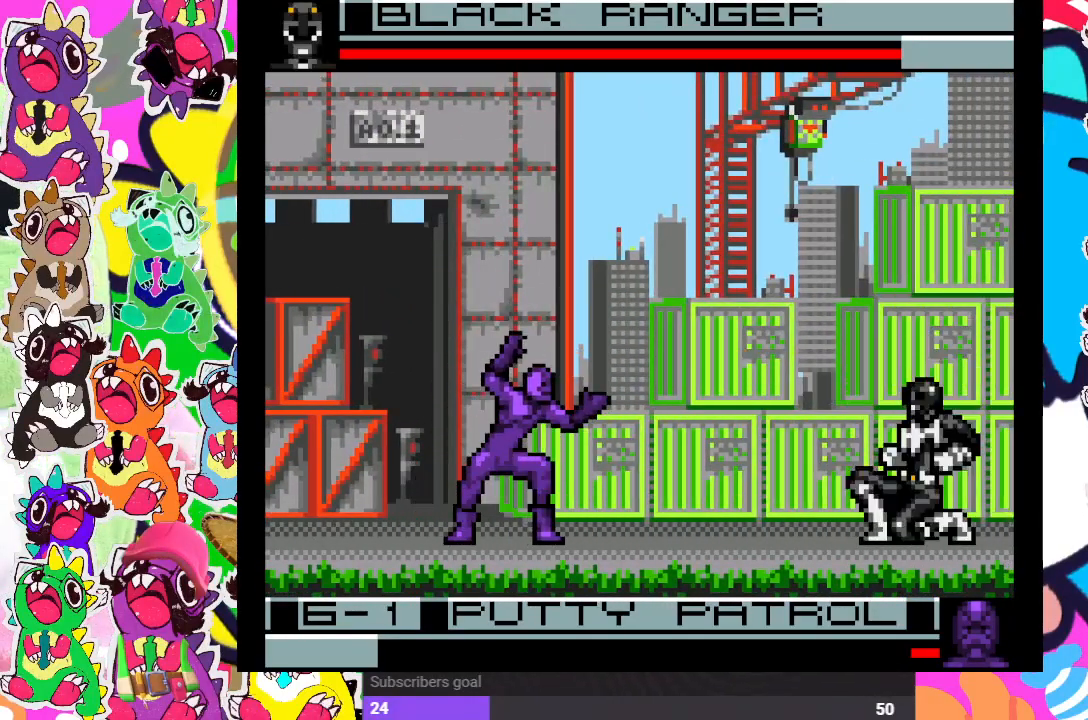
{"buttons": ["SQUARE", "DPAD_LEFT"], "left_stick": "center", "right_stick": "center", "events": [[33, "DPAD_LEFT", "up"], [33, "SQUARE", "up"], [67, "DPAD_DOWN", "down"], [117, "SQUARE", "down"], [150, "DPAD_LEFT", "down"], [183, "DPAD_DOWN", "up"], [183, "SQUARE", "up"], [233, "SQUARE", "down"], [267, "SQUARE", "up"], [317, "DPAD_DOWN", "down"], [317, "DPAD_LEFT", "up"], [333, "SQUARE", "down"], [383, "SQUARE", "up"], [467, "DPAD_DOWN", "up"], [467, "SQUARE", "down"], [483, "DPAD_LEFT", "down"]]}
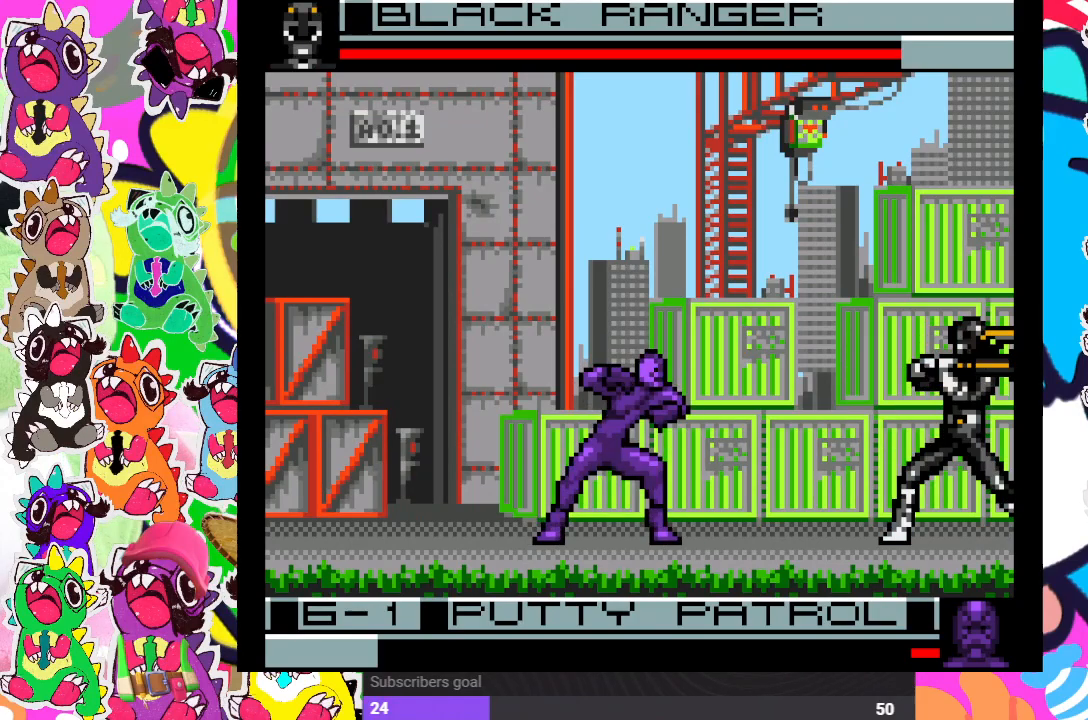
{"buttons": ["DPAD_RIGHT"], "left_stick": "center", "right_stick": "center", "events": [[33, "SQUARE", "up"], [167, "DPAD_DOWN", "down"], [167, "DPAD_LEFT", "up"], [183, "SQUARE", "down"], [300, "DPAD_DOWN", "up"], [300, "SQUARE", "up"], [367, "DPAD_RIGHT", "down"], [367, "SQUARE", "down"], [433, "SQUARE", "up"]]}
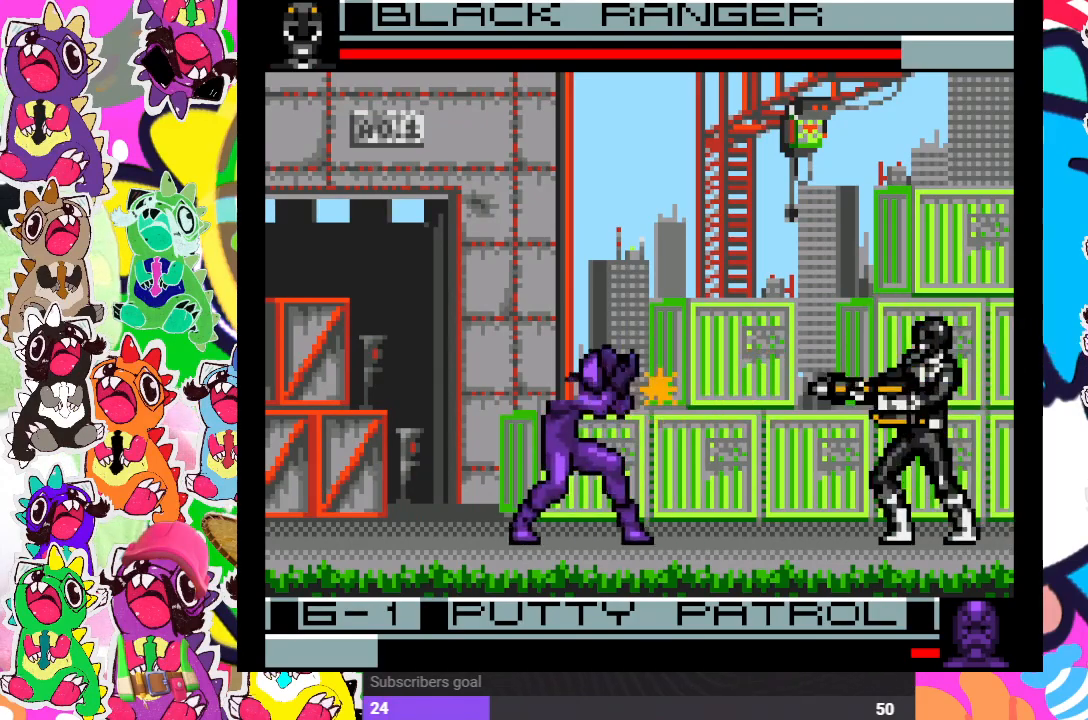
{"buttons": ["DPAD_UP", "DPAD_RIGHT"], "left_stick": "center", "right_stick": "center", "events": [[17, "DPAD_UP", "down"], [50, "SQUARE", "down"], [67, "SQUARE", "up"], [83, "SQUARE", "down"], [117, "SQUARE", "up"]]}
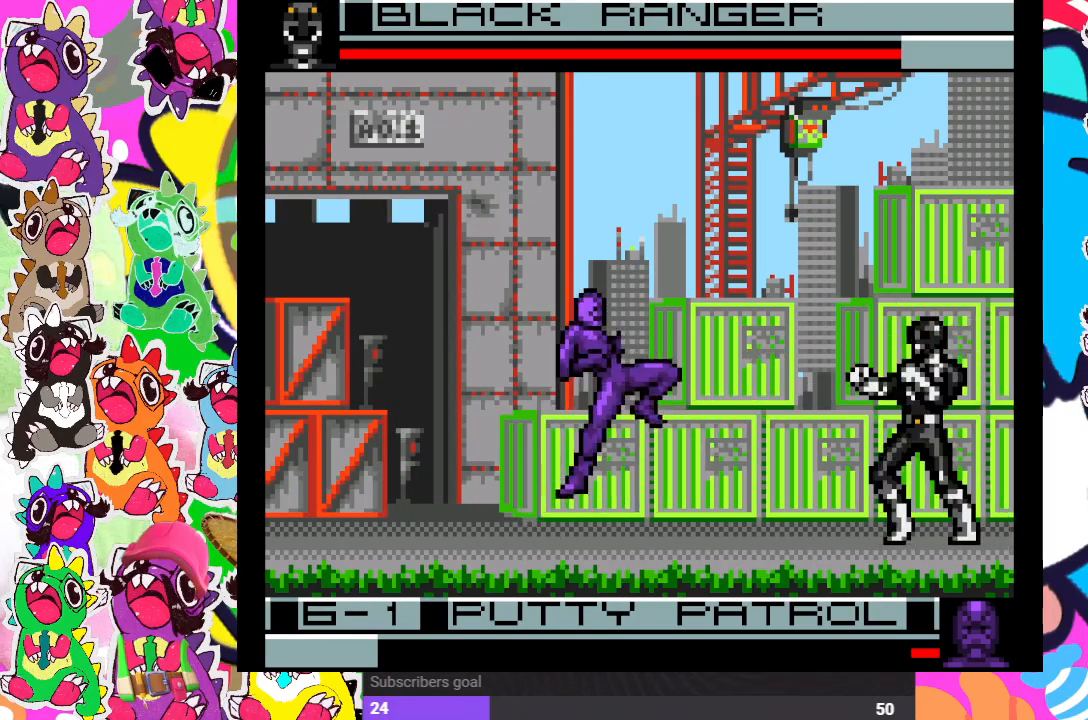
{"buttons": ["SQUARE", "DPAD_LEFT"], "left_stick": "center", "right_stick": "center", "events": [[267, "DPAD_UP", "up"], [300, "DPAD_DOWN", "down"], [300, "DPAD_RIGHT", "up"], [300, "SQUARE", "down"], [383, "SQUARE", "up"], [450, "DPAD_DOWN", "up"], [450, "DPAD_LEFT", "down"], [467, "SQUARE", "down"]]}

(What you need to do): The listing above, line by line: print it exactly, but not its pictures.

(Answer to this problem):
{"buttons": ["SQUARE", "DPAD_LEFT"], "left_stick": "center", "right_stick": "center", "events": [[33, "DPAD_LEFT", "up"], [33, "SQUARE", "up"], [67, "DPAD_DOWN", "down"], [117, "SQUARE", "down"], [150, "DPAD_LEFT", "down"], [183, "DPAD_DOWN", "up"], [183, "SQUARE", "up"], [233, "SQUARE", "down"], [267, "SQUARE", "up"], [317, "DPAD_DOWN", "down"], [317, "DPAD_LEFT", "up"], [333, "SQUARE", "down"], [383, "SQUARE", "up"], [467, "DPAD_DOWN", "up"], [467, "SQUARE", "down"], [483, "DPAD_LEFT", "down"]]}
{"buttons": ["DPAD_RIGHT"], "left_stick": "center", "right_stick": "center", "events": [[33, "SQUARE", "up"], [167, "DPAD_DOWN", "down"], [167, "DPAD_LEFT", "up"], [183, "SQUARE", "down"], [300, "DPAD_DOWN", "up"], [300, "SQUARE", "up"], [367, "DPAD_RIGHT", "down"], [367, "SQUARE", "down"], [433, "SQUARE", "up"]]}
{"buttons": ["DPAD_UP", "DPAD_RIGHT"], "left_stick": "center", "right_stick": "center", "events": [[17, "DPAD_UP", "down"], [50, "SQUARE", "down"], [67, "SQUARE", "up"], [83, "SQUARE", "down"], [117, "SQUARE", "up"]]}
{"buttons": ["SQUARE", "DPAD_LEFT"], "left_stick": "center", "right_stick": "center", "events": [[267, "DPAD_UP", "up"], [300, "DPAD_DOWN", "down"], [300, "DPAD_RIGHT", "up"], [300, "SQUARE", "down"], [383, "SQUARE", "up"], [450, "DPAD_DOWN", "up"], [450, "DPAD_LEFT", "down"], [467, "SQUARE", "down"]]}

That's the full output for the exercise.